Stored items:
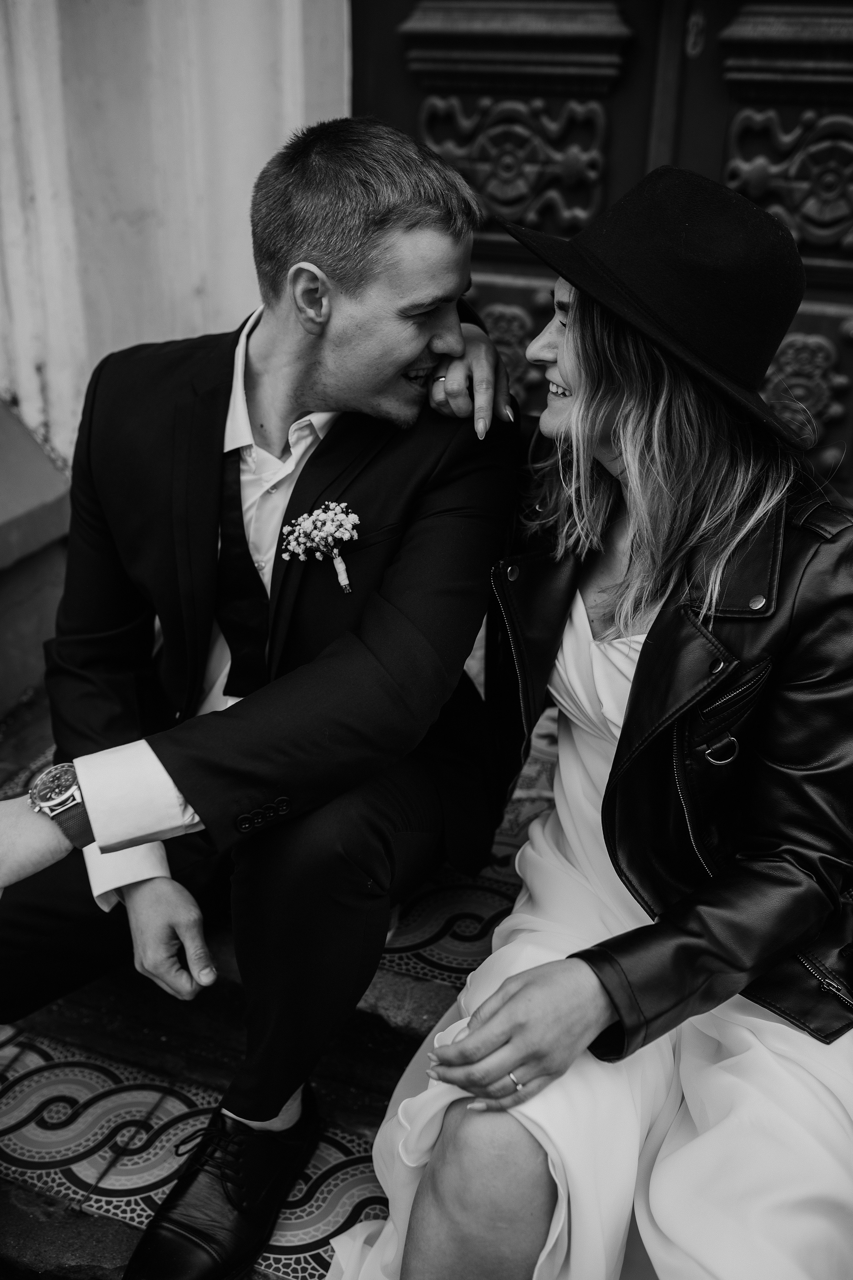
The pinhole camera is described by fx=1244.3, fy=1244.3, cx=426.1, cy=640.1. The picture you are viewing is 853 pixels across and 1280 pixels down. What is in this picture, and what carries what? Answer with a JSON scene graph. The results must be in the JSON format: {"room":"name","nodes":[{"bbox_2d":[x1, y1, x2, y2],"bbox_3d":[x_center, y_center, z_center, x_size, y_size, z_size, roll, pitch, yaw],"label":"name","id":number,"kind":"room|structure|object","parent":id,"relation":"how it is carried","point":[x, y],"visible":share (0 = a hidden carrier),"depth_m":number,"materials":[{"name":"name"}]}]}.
{"room":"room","nodes":[
{"label":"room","id":0,"kind":"room"},
{"bbox_2d":[0,0,349,469],"bbox_3d":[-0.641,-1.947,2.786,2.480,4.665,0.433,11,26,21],"label":"wall","id":1,"kind":"structure","parent":0,"point":[135,341],"depth_m":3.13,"materials":[{"name":"white paint"}]},
{"bbox_2d":[343,0,852,500],"bbox_3d":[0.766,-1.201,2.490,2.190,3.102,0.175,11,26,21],"label":"wooden door","id":2,"kind":"structure","parent":1,"relation":"in","point":[404,66],"depth_m":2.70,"materials":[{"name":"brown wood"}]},
{"bbox_2d":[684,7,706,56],"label":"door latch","id":3,"kind":"object","parent":2,"relation":"attached to","point":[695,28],"visible":0.9,"depth_m":2.49,"materials":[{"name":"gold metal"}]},
{"bbox_2d":[0,678,557,1279],"bbox_3d":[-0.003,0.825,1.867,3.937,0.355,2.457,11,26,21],"label":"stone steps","id":4,"kind":"structure","parent":0,"point":[342,1216],"depth_m":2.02,"materials":[{"name":"grey tile"}]},
{"bbox_2d":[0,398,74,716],"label":"ledge","id":5,"kind":"structure","parent":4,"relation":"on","point":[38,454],"depth_m":2.99,"materials":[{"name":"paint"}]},
{"bbox_2d":[0,113,524,1279],"bbox_3d":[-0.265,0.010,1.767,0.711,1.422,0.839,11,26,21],"label":"man","id":6,"kind":"object","parent":4,"relation":"on","point":[414,224],"visible":0.95,"depth_m":1.62},
{"bbox_2d":[328,152,852,1279],"bbox_3d":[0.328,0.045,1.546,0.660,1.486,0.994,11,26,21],"label":"woman","id":7,"kind":"object","parent":4,"relation":"on","point":[439,1231],"visible":0.94,"depth_m":1.43},
{"bbox_2d":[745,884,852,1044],"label":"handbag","id":8,"kind":"object","parent":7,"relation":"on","point":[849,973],"visible":0.54,"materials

WHAT IS NEEDED: Write out all of the records above. Keep them exact and leave out the pictures.

ANSWER AREA:
The pinhole camera is described by fx=1244.3, fy=1244.3, cx=426.1, cy=640.1. The picture you are viewing is 853 pixels across and 1280 pixels down. What is in this picture, and what carries what? Answer with a JSON scene graph. The results must be in the JSON format: {"room":"name","nodes":[{"bbox_2d":[x1, y1, x2, y2],"bbox_3d":[x_center, y_center, z_center, x_size, y_size, z_size, roll, pitch, yaw],"label":"name","id":number,"kind":"room|structure|object","parent":id,"relation":"how it is carried","point":[x, y],"visible":share (0 = a hidden carrier),"depth_m":number,"materials":[{"name":"name"}]}]}.
{"room":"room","nodes":[
{"label":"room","id":0,"kind":"room"},
{"bbox_2d":[0,0,349,469],"bbox_3d":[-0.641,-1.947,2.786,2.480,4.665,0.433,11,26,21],"label":"wall","id":1,"kind":"structure","parent":0,"point":[135,341],"depth_m":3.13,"materials":[{"name":"white paint"}]},
{"bbox_2d":[343,0,852,500],"bbox_3d":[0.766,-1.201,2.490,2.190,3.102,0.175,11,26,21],"label":"wooden door","id":2,"kind":"structure","parent":1,"relation":"in","point":[404,66],"depth_m":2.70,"materials":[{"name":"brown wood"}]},
{"bbox_2d":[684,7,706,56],"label":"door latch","id":3,"kind":"object","parent":2,"relation":"attached to","point":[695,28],"visible":0.9,"depth_m":2.49,"materials":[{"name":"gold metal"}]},
{"bbox_2d":[0,678,557,1279],"bbox_3d":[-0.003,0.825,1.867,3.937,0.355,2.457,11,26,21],"label":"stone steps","id":4,"kind":"structure","parent":0,"point":[342,1216],"depth_m":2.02,"materials":[{"name":"grey tile"}]},
{"bbox_2d":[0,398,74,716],"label":"ledge","id":5,"kind":"structure","parent":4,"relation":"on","point":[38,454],"depth_m":2.99,"materials":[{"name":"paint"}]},
{"bbox_2d":[0,113,524,1279],"bbox_3d":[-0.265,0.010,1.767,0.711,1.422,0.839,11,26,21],"label":"man","id":6,"kind":"object","parent":4,"relation":"on","point":[414,224],"visible":0.95,"depth_m":1.62},
{"bbox_2d":[328,152,852,1279],"bbox_3d":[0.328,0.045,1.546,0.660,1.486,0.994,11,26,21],"label":"woman","id":7,"kind":"object","parent":4,"relation":"on","point":[439,1231],"visible":0.94,"depth_m":1.43},
{"bbox_2d":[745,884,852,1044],"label":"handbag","id":8,"kind":"object","parent":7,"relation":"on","point":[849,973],"visible":0.54,"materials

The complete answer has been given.